Qualité Fournisseurs, reprenez le contrôle!

Quels enjeux Qualité dans l’industrie ?

Les industries manufacturières de type automobile, aéronautique, électronique, etc. fabriquent des produits complexes, souvent constitués de dizaines/milliers de composants. La qualité de ces produits dépend de leur conception mais aussi de la conformité et de la fiabilité des composants de haute technicité apportés par les fournisseurs devenus des maillons clés du processus industriel.

L’enjeu est de déployer des standards à l’échelle mondiale pour qu’ils soient pratiqués et respectés en toute occasion mais également de capitaliser sur les retours d’expérience pour améliorer la performance globale.

La pression sur les Services Achats s’intensifie notamment par la nécessité de profit et qualité des produits , de sécurité des approvisionnements, de gestion des risques, de qualité des processus et pérennité des investissements, de réactivité des services, identification des risques et opportunités Achats, d’éthique et de transparence.

Quels sont les processus les plus structurants ?

Les priorités pour le département Achats sont de satisfaire avant tout les exigences qualité, capacitaire et planning de ses clients, d’impliquer les équipes et de les rendre plus proactives, de mieux qualifier et suivre ses fournisseurs, d’anticiper tout risque, et d’avoir en continue la photographie des actions et des sujets ouverts. Les temps de réaction sont de plus en plus courts de par la tension et la compétition qui anime les marchés internationaux.

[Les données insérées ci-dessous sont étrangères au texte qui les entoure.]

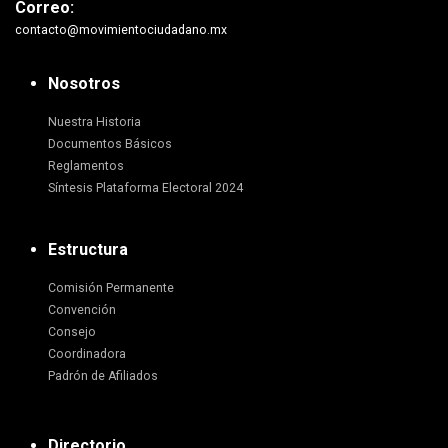
Correo:
contacto@movimientociudadano.mx
Nosotros
Nuestra Historia
Documentos Básicos
Reglamentos
Síntesis Plataforma Electoral 2024
Estructura
Comisión Permanente
Convención
Consejo
Coordinadora
Padrón de Afiliados
Directorio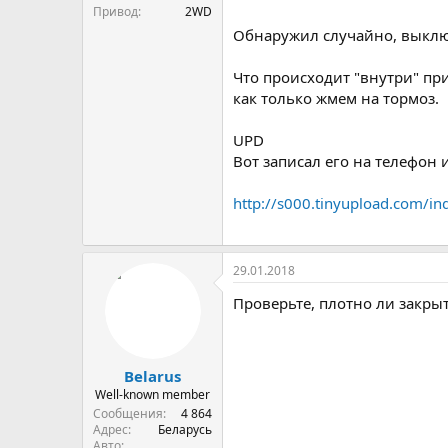
Привод
2WD
Обнаружил случайно, выключ
Что происходит "внутри" пр
как только жмем на тормоз.
UPD
Вот записал его на телефон 
http://s000.tinyupload.com/
29.01.2018
Проверьте, плотно ли закрыт
Belarus
Well-known member
Сообщения
4 864
Адрес
Беларусь
Авто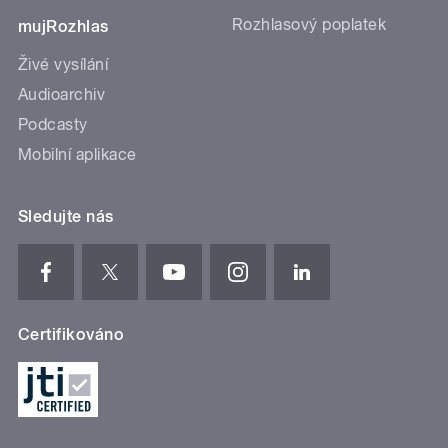
Rozhlasový poplatek
mujRozhlas
Živé vysílání
Audioarchiv
Podcasty
Mobilní aplikace
Sledujte nás
Certifikováno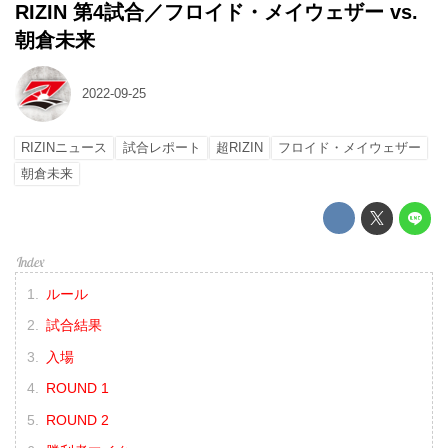
RIZIN 第4試合／フロイド・メイウェザー vs.
朝倉未来
2022-09-25
RIZINニュース
試合レポート
超RIZIN
フロイド・メイウェザー
朝倉未来
ルール
試合結果
入場
ROUND 1
ROUND 2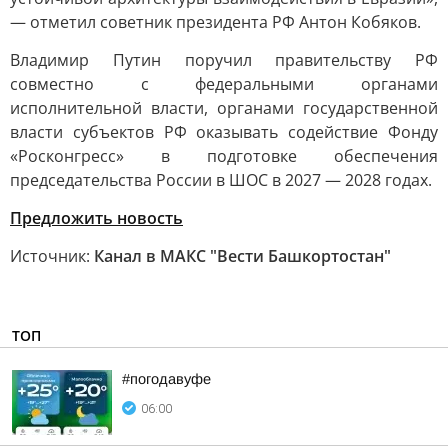
— отметил советник президента РФ Антон Кобяков.
Владимир Путин поручил правительству РФ
совместно с федеральными органами
исполнительной власти, органами государственной
власти субъектов РФ оказывать содействие Фонду
«Росконгресс» в подготовке обеспечения
председательства России в ШОС в 2027 — 2028 годах.
Предложить новость
Источник:
Канал в МАКС "Вести Башкортостан"
ТОП
#погодавуфе
06:00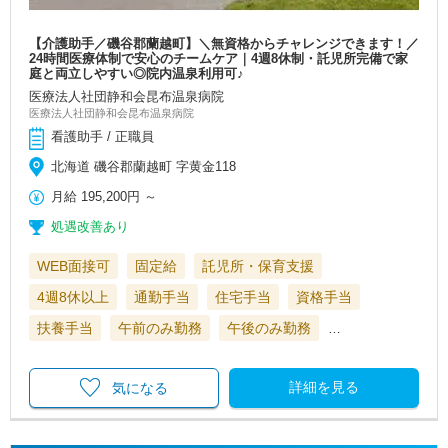
【介護助手／磯谷郡蘭越町】＼無資格からチャレンジできます！／
24時間医療体制で安心のチームケア｜4週8休制・託児所完備で家
庭と両立しやすい◎院内温泉利用可♪
医療法人社団静和会昆布温泉病院
医療法人社団静和会昆布温泉病院
看護助手 / 正職員
北海道 磯谷郡蘭越町 字黄金118
月給
195,200円
～
処遇改善あり
WEB面接可
固定給
託児所・保育支援
4週8休以上
通勤手当
住宅手当
資格手当
扶養手当
午前のみ勤務
午後のみ勤務
…
詳細を見る
気になる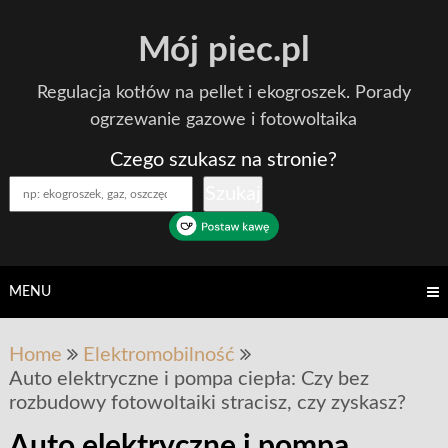
Skip
Mój piec.pl
to
content
Regulacja kotłów na pellet i ekogroszek. Porady
ogrzewanie gazowe i fotowoltaika
Czego szukasz na stronie?
Szukaj
MENU
Home
Elektromobilność
Auto elektryczne i pompa ciepła: Czy bez
rozbudowy fotowoltaiki stracisz, czy zyskasz?
Auto elektryczne i pompa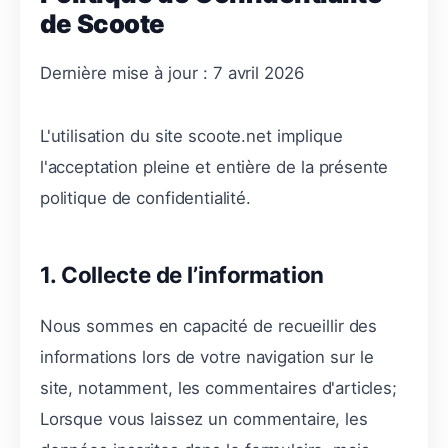
de Scoote
Dernière mise à jour : 7 avril 2026
L'utilisation du site scoote.net implique
l'acceptation pleine et entière de la présente
politique de confidentialité.
1. Collecte de l’information
Nous sommes en capacité de recueillir des
informations lors de votre navigation sur le
site, notamment, les commentaires d'articles;
Lorsque vous laissez un commentaire, les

La recherche « du zéro défaut » vis à vis de la qualité fournisseur requiert de plus en plus de méthode, de rigueur et de vitesse d’exécution entre l’entreprise et ses fournisseurs, quelles que soit la nature de l’activité. Des moyens doivent accompagner cette démarche pour la rendre efficace.

L’entreprise se doit aussi de qualifier et de gérer ses fournisseurs de manière fiable et durable selon un processus unique, structuré et planifié: pré-qualification, évaluation des fournisseurs, gestion des contrats, classement des fournisseurs par niveau de criticité, audits fournisseurs, enregistrement des écarts et des plans d’amélioration, gestion des incidents, traçabilité de tous les échanges.

L’homologation et les audits des fournisseurs, l’Assurance Qualité Produits (APQP), la gestion des incidents à la source (QR/QC, 8D,…), le suivi et le traitement des demandes de dérogations, le suivi du coût de la non-qualité, le pilotage de la Productivité et des gains sont autant de défis à relever par les Directions Achats en liaison avec la Direction Qualité ou la Direction Industrielle.

Quels sont les risques encourus à ne pas prendre en compte ces enjeux ?

Si ces nouvelles priorités ne sont pas prises en compte par la Direction de l’Entreprise et si de nouvelles méthodes de travail et outils ne sont pas mis en œuvre pour gérer la Qualité, la Performance et le Risque Fournisseurs, l’entreprise s’expose à des conséquences graves en terme économique, d’insatisfaction clients, d’image, de perte de confiance des investisseurs, etc….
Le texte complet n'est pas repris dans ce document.